Por que os farelos de pão pesam tanto?


Você me perguntou se está tudo bem. Com aquele tom casual usado para começar conversas, como se me cumprimentasse no meio da rua. E, por mais que eu saiba a casualidade da sua pergunta, minha cabeça viaja; ela navega até os meus problemas pessoais que nada tem a ver com você, de lá, dá uma passeada pela nossa relação conturbada e pelas muitas situações que tive que aceitar a contra gosto e termina em mim, em mim e no meu interior em farelinhos de pão que, de tão esfarelados, não deixam rastros para alguém me salvar.

Respondo com o mesmo tom de casualidade e com a mesma leveza de espírito que eu deveria ter - mas não tenho - que sim, estou ótima. Quando devolvo a pergunta, meu inconsciente se volta para mim e me pergunta se sua mente viaja tanto quanto a minha; a contar pela sua reposta imediata, sem o segundo de hesitação que um mente perturbada exige para elaborar cada resposta, você está leve como uma pluma, leve como os farelinhos de pão em que me encontro.

Você sempre foi assim e eu sempre amei o fato. A verdade é que por mais que desejasse um cara intenso, que chorasse, gritasse, brigasse e tivesse crises existenciais, eu sempre soube que esse desejo era um engano. Deixa que eu choro por nós, deixa que eu grito com você, deixa que eu brigo sozinha e não me deixe sozinha nas minhas crises existenciais. "Tu és muito visceral", me dizia, "isso ainda te mata". Matou. Morri.

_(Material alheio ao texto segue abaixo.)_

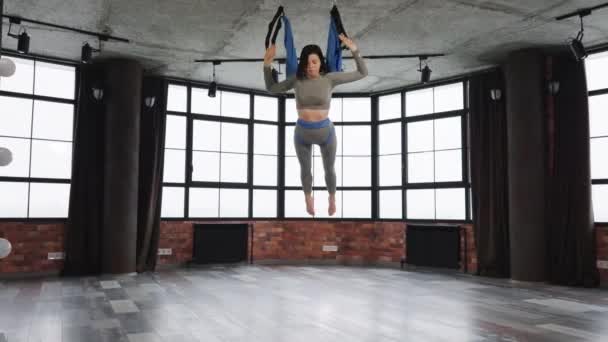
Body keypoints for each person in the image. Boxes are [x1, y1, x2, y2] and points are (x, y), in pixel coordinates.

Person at [263, 34, 368, 216]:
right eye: (307, 62)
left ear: (320, 63)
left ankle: (332, 197)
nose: (310, 65)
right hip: (302, 133)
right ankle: (308, 199)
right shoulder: (296, 79)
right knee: (305, 169)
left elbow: (362, 73)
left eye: (314, 61)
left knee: (329, 169)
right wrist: (266, 64)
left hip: (326, 133)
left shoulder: (330, 79)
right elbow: (272, 88)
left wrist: (354, 50)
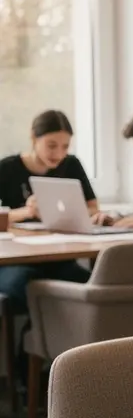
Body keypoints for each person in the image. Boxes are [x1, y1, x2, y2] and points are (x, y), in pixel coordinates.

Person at [0, 110, 96, 310]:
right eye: (51, 146)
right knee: (19, 284)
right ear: (34, 138)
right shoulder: (7, 168)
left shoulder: (71, 165)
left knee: (91, 285)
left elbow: (93, 208)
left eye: (65, 147)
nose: (59, 154)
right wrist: (27, 212)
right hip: (16, 258)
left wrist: (69, 211)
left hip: (57, 256)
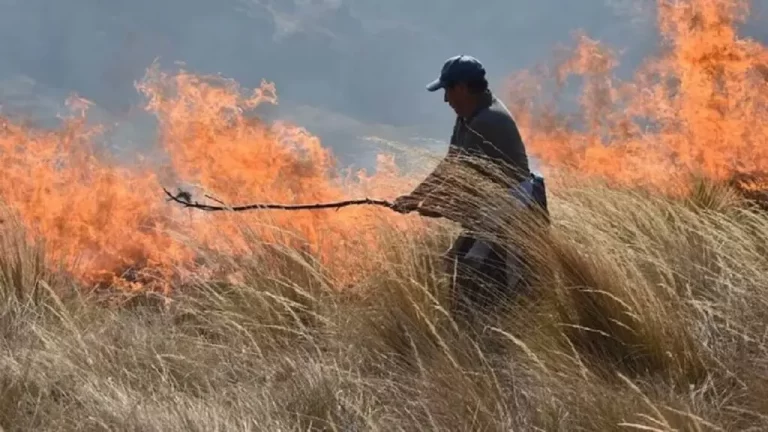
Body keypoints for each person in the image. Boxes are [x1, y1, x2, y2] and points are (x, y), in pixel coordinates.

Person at [391, 54, 548, 317]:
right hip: (493, 212)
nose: (445, 100)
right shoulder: (469, 115)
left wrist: (436, 206)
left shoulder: (488, 120)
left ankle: (488, 342)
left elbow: (465, 178)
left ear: (462, 88)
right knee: (458, 264)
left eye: (447, 91)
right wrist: (414, 197)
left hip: (513, 215)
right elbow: (451, 164)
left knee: (487, 282)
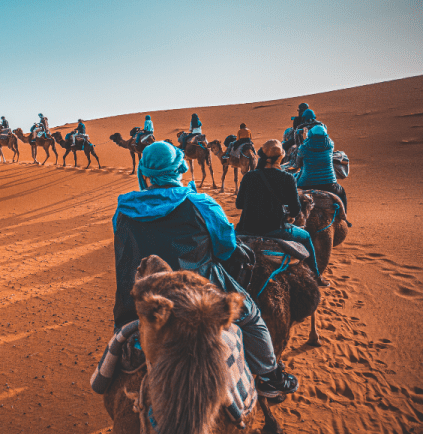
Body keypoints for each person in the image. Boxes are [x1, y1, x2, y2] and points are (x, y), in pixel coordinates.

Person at [112, 141, 299, 398]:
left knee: (125, 332)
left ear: (144, 172)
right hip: (199, 298)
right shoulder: (202, 204)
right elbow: (225, 249)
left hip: (136, 303)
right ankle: (270, 376)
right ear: (181, 168)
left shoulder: (123, 211)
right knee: (252, 317)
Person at [236, 140, 329, 286]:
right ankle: (316, 276)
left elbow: (239, 204)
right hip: (275, 230)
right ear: (280, 158)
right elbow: (296, 210)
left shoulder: (249, 177)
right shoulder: (287, 179)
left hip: (246, 228)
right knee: (305, 237)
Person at [295, 124, 348, 211]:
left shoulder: (303, 147)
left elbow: (298, 164)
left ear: (310, 134)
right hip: (329, 183)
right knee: (342, 192)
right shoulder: (330, 145)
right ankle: (344, 216)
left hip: (306, 183)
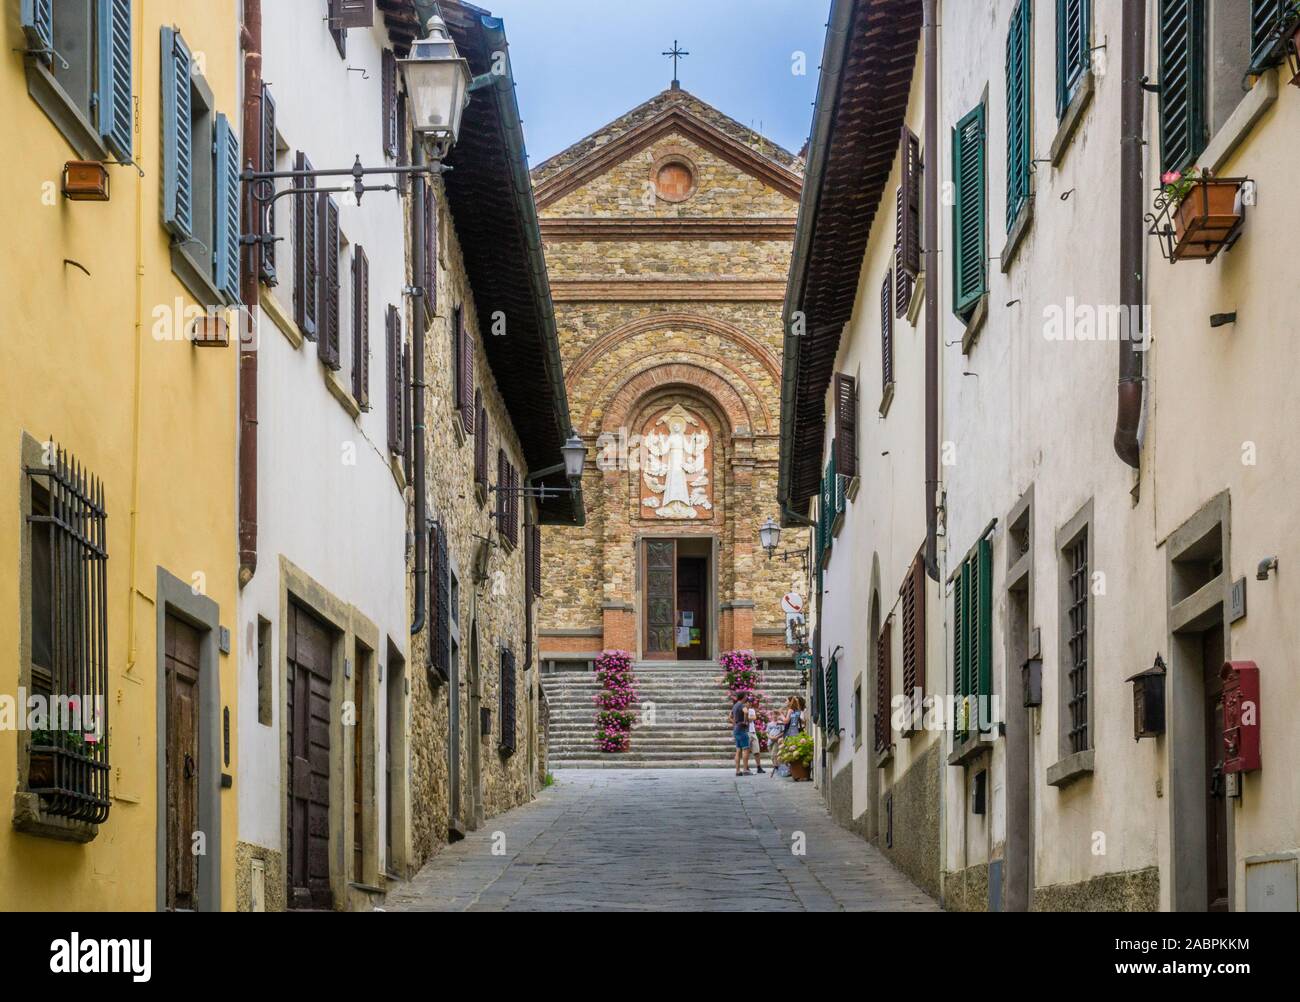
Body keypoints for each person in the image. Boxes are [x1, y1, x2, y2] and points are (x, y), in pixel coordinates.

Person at [731, 696, 751, 775]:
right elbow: (746, 712)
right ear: (743, 697)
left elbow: (730, 716)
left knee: (738, 750)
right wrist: (745, 721)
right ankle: (745, 770)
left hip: (736, 729)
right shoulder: (742, 705)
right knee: (746, 749)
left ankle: (737, 771)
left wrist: (735, 723)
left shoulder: (735, 705)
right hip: (742, 729)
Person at [747, 703, 765, 774]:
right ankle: (746, 767)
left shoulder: (751, 710)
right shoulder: (742, 709)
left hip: (753, 732)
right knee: (746, 751)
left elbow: (754, 718)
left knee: (757, 750)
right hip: (746, 732)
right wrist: (749, 718)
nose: (748, 704)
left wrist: (746, 717)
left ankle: (759, 767)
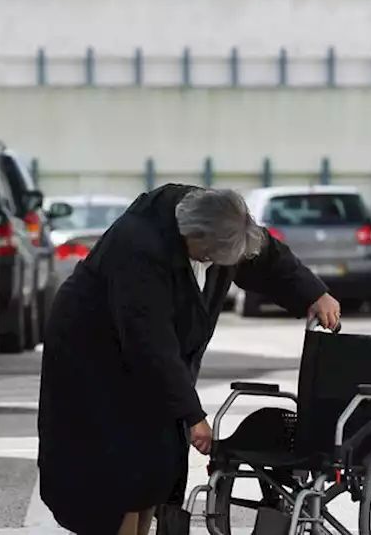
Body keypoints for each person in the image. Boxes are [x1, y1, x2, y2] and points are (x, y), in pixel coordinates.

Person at [37, 184, 341, 535]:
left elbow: (266, 256)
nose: (212, 264)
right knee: (113, 468)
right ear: (191, 235)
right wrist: (192, 415)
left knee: (155, 458)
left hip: (149, 358)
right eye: (207, 256)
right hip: (94, 356)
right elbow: (151, 342)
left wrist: (313, 292)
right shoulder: (138, 247)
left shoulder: (223, 221)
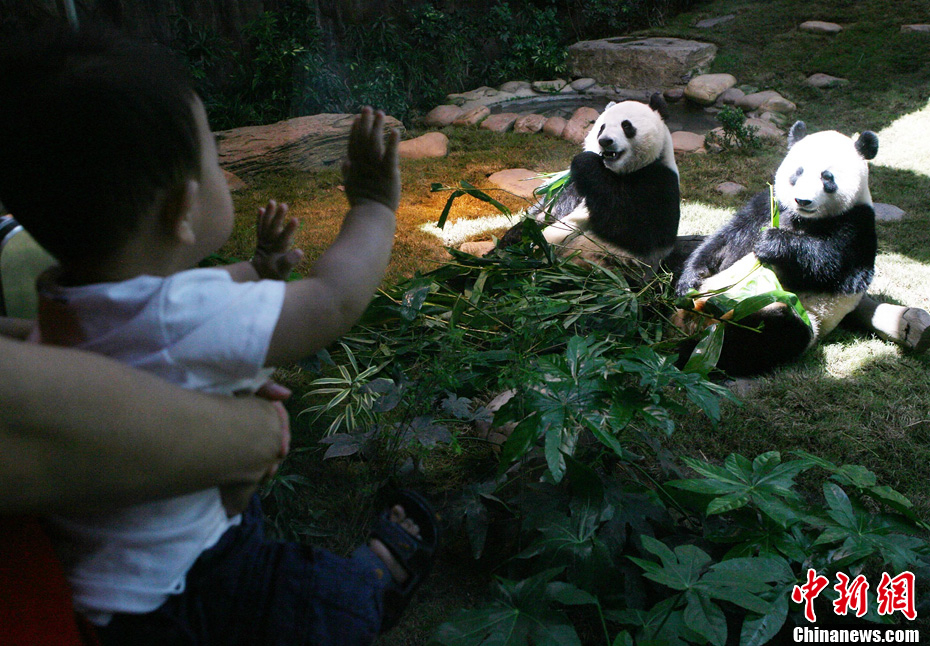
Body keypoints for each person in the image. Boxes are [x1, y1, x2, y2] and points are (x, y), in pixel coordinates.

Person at [0, 25, 437, 645]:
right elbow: (332, 300)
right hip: (186, 589)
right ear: (182, 211)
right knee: (318, 600)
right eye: (213, 152)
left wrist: (254, 269)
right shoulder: (186, 316)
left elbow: (151, 308)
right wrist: (372, 204)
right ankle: (374, 579)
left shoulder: (57, 304)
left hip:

E olha a loucura da vida. Morri e nem percebi. Morri e perdi a melhor parte de morrer. Continuo me doendo, continuo sofrendo, continuo pensando demais. E o descanso eterno, cadê? 
"Tá vendo? É sempre isso que tu fazes. Tudo é problema, tudo é tempestade. Se joguei o lixo seletivo na lata do orgânico, já vens com crises." Você me diria se estivesse aqui lendo esse texto ao mesmo tempo em que o escrevo. Mas o tom não seria bravo, você estreitaria os olhos, daquele jeito brabo engraçado e nos abraçaríamos. Eu sei que você ama minha visceralidade, assim como amo tua leveza.